Sunday, January 10, 2010
creativity on holiday
Ah summer... I wish that I could show pictures of a lovely holiday somewhere or at least describe some interesting outings. Really, there's not much going on apart from a bit of moderate New Year sorting and tidying (very short-lived) and some catching up with friends. There is something about this time of year that makes everything slow down. It is possibly the heat and with a forecast of 43 degrees C tomorrow (that's 109 F for any readers in the USA) I should say definitely the heat. I have long had a theory that intellectual/creative activity is harder in a warm climate.

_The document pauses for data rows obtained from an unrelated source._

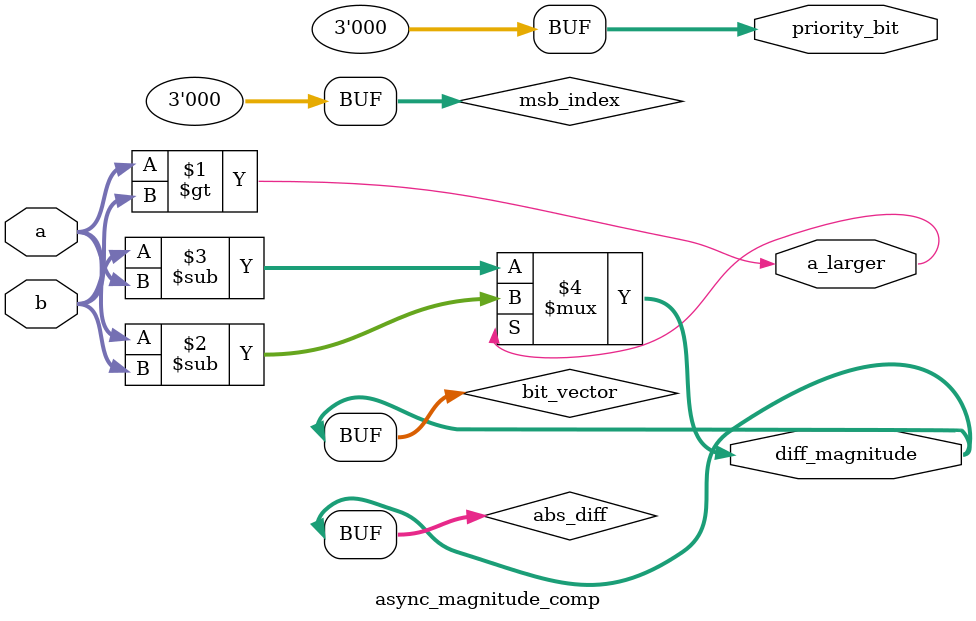
<source format=sv>
module async_magnitude_comp #(parameter WIDTH = 8)(
    input [WIDTH-1:0] a, b,
    output [WIDTH-1:0] diff_magnitude,
    output [$clog2(WIDTH)-1:0] priority_bit,
    output a_larger
);
    wire [WIDTH-1:0] difference;
    wire [WIDTH-1:0] abs_diff;
    wire [WIDTH-1:0] bit_vector;
    wire [$clog2(WIDTH)-1:0] msb_index;

    assign a_larger = a > b;

    // Use a multiplexer for conditional assignment
    assign abs_diff = a_larger ? a - b : b - a;

    assign diff_magnitude = abs_diff;

    // Optimized priority encoder using a case statement structure
    // This structure can be optimized by synthesis tools
    assign bit_vector = abs_diff;

    genvar i;
    generate
        if (WIDTH == 1) begin : msb_gen_1
            assign msb_index = 0;
        end else begin : msb_gen
            assign msb_index = 0; // Default value
            for (i = 0; i < WIDTH; i = i + 1) begin : msb_check
                if (i == WIDTH - 1) begin
                    assign msb_index = bit_vector[i] ? i : msb_index;
                end else begin
                    assign msb_index = bit_vector[i] && !(|bit_vector[WIDTH-1:i+1]) ? i : msb_index;
                end
            end
        end
    endgenerate

    assign priority_bit = msb_index;

endmodule
</source>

I lived in Scotland for over 5 years and I was very productive - did a Masters and a PhD and worked part-time for an orchestra. Since moving back to Australia things have definitely slowed down but there were contributing factors... a full-time lecturing job, then babies. But even so, I do find it very difficult to get motivated after a run of hot days and nights. Clearly so do a lot of other people so I wont feel too bad. This Saturday's AGE (Melbourne's broadsheet newspaper) was really terrible. I know it's summer, there's nothing happening in the world (apparently) but the writing was pitiful. Front page about nothing. Features about nothing. Opinion pieces about nothing by people with nothing to say. Which I can understand, given that we're all in summer-creativity-shut-down-mode (apparently) but why bother filling the paper with drivel about kittens and the Y-gen? Oh well, hopefully it will pass. Meanwhile, I'll just sit it out, under the ceiling fan with a cold drink and then re-engage my brain in about a week when the kids are back at creche and hopefully the temperature will stay under 35.
Friday, January 1, 2010
start as you mean to continue
Nothing like starting the New Year on the back foot. The house is a tip. The children are sleep deprived (as are their parents). The garden is overgrown. No New Year's resolutions have been made. I am quite happily eschewing New Year's Resolutions as, in my opinion, they only lead to disappointment and self-criticism. I am not making a resolution to get up every day at 5am to work. I am not writing lists of things I want to achieve in 2010. I am not creating positive-affirmation-mantra-type things to contemplate every morning at 5am. Once I have caught up on some sleep, got the house into some sort of order (with the assistance of its other residents) and cut the grass, I shall endeavour to pick up where I left off in 2009. I shall continue to create space for creating: music, words, things. I shall avoid giving myself a hard time if I am not always able to create as much space as I would like. I shall also continue to remind myself how fortunate I am to have at least some space and time in which to create, and people I love to share it with me, and that we are all blessed with good health and a roof over our heads. Bring it on 2010.